--- SOURCE INFORMATION ---

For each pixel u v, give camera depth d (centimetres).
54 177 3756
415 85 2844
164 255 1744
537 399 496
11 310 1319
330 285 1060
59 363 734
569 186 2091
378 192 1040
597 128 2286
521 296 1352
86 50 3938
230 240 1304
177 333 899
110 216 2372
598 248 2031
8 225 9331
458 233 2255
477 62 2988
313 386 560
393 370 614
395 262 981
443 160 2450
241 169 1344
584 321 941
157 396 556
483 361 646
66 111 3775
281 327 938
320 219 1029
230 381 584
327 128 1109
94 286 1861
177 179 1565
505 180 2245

---
--- SOURCE INFORMATION ---

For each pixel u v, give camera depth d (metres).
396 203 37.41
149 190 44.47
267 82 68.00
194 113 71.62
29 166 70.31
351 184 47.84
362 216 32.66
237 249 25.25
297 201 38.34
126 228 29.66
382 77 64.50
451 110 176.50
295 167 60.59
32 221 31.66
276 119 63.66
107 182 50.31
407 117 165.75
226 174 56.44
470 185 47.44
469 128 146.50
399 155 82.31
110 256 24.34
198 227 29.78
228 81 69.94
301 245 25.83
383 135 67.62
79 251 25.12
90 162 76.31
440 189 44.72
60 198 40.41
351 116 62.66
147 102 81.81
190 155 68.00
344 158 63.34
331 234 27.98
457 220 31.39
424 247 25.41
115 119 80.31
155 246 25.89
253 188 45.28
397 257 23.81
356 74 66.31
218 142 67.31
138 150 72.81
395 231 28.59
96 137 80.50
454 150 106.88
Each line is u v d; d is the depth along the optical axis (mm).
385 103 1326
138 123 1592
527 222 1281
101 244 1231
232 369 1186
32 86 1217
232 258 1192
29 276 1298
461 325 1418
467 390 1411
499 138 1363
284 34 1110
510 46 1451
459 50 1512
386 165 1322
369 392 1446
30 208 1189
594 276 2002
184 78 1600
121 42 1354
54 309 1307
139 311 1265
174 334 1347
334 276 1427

---
--- SOURCE INFORMATION ---

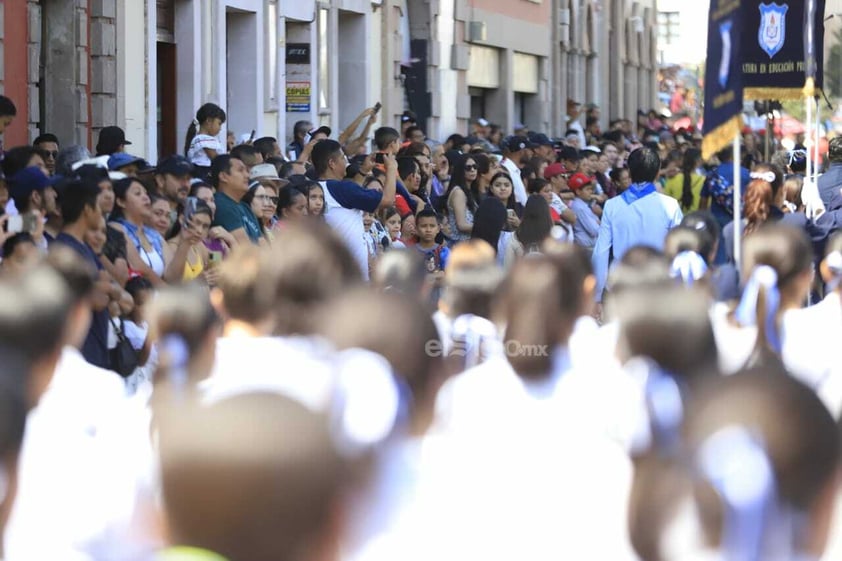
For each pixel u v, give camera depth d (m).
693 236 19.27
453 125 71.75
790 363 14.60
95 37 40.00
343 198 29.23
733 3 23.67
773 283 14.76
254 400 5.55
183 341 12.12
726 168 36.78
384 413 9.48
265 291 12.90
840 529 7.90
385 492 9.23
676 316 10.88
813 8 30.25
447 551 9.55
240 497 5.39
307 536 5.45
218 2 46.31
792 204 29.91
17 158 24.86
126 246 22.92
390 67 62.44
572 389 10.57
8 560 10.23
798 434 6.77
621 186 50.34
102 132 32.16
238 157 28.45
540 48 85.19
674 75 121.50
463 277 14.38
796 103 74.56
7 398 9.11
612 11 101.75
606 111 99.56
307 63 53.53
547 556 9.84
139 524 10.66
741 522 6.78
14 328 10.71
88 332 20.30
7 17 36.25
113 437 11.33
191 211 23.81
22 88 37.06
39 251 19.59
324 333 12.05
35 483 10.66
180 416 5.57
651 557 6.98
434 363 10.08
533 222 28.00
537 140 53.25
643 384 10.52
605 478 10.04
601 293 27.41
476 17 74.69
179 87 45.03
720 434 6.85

---

Please copy, exactly and with nothing else, the lines above beginning at the line that has "For each pixel u v, give camera depth d (centimetres)." and ending with the line that has "230 381 584".

For each pixel u v, give camera depth d (centimetres).
54 177 3756
415 85 2844
164 255 1744
537 399 496
11 310 1319
330 285 1060
59 363 734
569 186 2091
378 192 1040
597 128 2286
521 296 1352
86 50 3938
230 240 1304
177 333 899
110 216 2372
598 248 2031
8 225 9331
458 233 2255
477 62 2988
313 386 560
393 370 614
395 262 981
443 160 2450
241 169 1344
584 321 941
157 396 556
483 361 646
66 111 3775
281 327 938
320 219 1029
230 381 584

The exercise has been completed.